Directions for this task -> Taking the listing below, restate word for word each line from the line with "Lebensphasen angepasst und flexibel" to the line with "Berufseinsteiger haben die Chance, ihre", ends included, and stop there.

** Supplied entries follows **

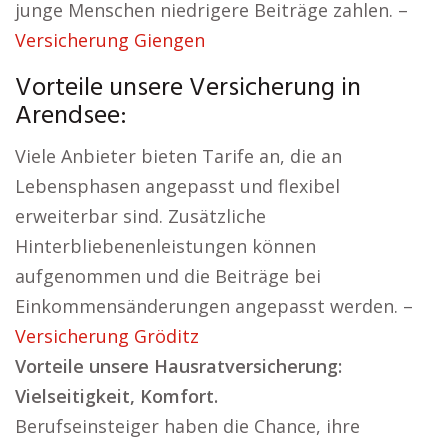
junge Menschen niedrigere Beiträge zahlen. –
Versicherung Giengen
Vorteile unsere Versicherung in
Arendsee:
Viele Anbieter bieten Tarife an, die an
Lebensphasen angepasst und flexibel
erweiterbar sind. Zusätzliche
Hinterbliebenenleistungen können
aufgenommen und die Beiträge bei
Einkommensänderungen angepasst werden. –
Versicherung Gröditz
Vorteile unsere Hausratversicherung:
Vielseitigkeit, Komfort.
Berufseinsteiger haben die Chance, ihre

** End of Supplied entries **
** Supplied entries follows **

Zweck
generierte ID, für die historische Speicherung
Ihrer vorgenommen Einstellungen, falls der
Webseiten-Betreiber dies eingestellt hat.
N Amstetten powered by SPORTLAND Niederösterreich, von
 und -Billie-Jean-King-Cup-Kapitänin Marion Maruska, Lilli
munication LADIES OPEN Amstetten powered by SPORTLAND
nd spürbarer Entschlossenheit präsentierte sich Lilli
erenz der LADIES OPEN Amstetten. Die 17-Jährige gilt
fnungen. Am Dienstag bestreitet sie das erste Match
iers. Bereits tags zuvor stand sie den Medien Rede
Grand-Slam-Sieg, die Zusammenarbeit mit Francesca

** End of Supplied entries **
** Supplied entries follows **

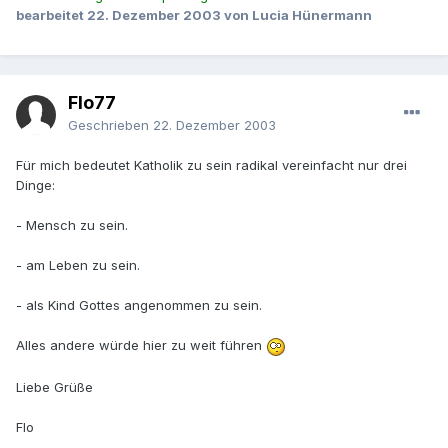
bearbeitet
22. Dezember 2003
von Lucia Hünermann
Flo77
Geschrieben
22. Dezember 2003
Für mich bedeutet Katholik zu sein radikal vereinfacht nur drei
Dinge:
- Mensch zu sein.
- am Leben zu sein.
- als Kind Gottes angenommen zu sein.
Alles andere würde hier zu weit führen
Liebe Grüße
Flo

** End of Supplied entries **

Task answer ->
Lebensphasen angepasst und flexibel
erweiterbar sind. Zusätzliche
Hinterbliebenenleistungen können
aufgenommen und die Beiträge bei
Einkommensänderungen angepasst werden. –
Versicherung Gröditz
Vorteile unsere Hausratversicherung:
Vielseitigkeit, Komfort.
Berufseinsteiger haben die Chance, ihre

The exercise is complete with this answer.